EXERCISE.
State how many lines of the entries hold the string "OFFSET". Reply with the number alone.

SOURCE MATERIAL.
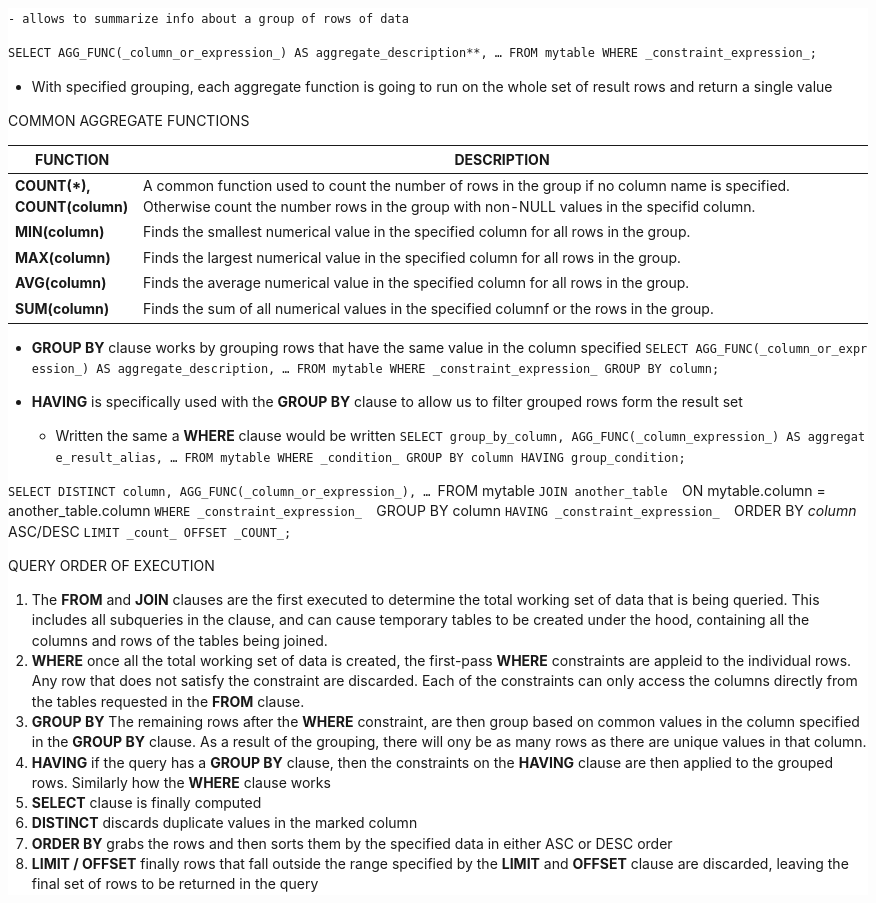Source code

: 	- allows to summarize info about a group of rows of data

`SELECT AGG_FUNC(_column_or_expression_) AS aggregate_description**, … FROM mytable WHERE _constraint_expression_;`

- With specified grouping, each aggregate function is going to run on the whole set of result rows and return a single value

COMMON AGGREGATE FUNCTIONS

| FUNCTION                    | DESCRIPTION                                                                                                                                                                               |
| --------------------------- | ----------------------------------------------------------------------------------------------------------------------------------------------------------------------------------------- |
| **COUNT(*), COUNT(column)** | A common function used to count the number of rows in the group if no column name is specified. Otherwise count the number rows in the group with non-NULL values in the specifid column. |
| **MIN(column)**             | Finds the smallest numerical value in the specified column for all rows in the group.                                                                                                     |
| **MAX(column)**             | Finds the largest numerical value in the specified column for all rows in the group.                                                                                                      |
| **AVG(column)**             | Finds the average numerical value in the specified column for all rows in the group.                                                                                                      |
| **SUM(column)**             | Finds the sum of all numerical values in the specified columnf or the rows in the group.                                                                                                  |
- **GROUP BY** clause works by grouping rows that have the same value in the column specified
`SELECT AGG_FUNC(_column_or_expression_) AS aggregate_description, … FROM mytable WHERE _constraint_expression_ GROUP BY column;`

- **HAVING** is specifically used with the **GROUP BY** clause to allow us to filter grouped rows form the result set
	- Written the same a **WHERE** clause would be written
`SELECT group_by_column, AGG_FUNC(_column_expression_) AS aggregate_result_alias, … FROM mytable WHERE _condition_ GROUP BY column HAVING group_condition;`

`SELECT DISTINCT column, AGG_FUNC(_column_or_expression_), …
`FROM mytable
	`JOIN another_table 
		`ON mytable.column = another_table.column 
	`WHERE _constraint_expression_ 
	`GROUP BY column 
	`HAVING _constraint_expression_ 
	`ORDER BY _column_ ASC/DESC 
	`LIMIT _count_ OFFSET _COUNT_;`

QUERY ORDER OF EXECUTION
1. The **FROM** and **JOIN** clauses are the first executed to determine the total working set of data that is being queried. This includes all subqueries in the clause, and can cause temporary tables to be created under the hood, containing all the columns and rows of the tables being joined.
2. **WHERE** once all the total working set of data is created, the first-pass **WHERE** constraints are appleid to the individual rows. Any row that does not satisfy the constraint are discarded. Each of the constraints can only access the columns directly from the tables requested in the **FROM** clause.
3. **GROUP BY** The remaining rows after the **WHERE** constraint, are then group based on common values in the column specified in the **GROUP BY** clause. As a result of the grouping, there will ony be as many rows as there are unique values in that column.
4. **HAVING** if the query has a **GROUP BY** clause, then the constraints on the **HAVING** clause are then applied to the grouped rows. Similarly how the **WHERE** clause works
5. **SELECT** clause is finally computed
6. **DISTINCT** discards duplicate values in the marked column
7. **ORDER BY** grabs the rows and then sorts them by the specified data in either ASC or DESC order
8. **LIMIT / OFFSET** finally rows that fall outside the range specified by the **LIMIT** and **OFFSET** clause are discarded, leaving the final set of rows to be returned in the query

YOUR SOLUTION.
2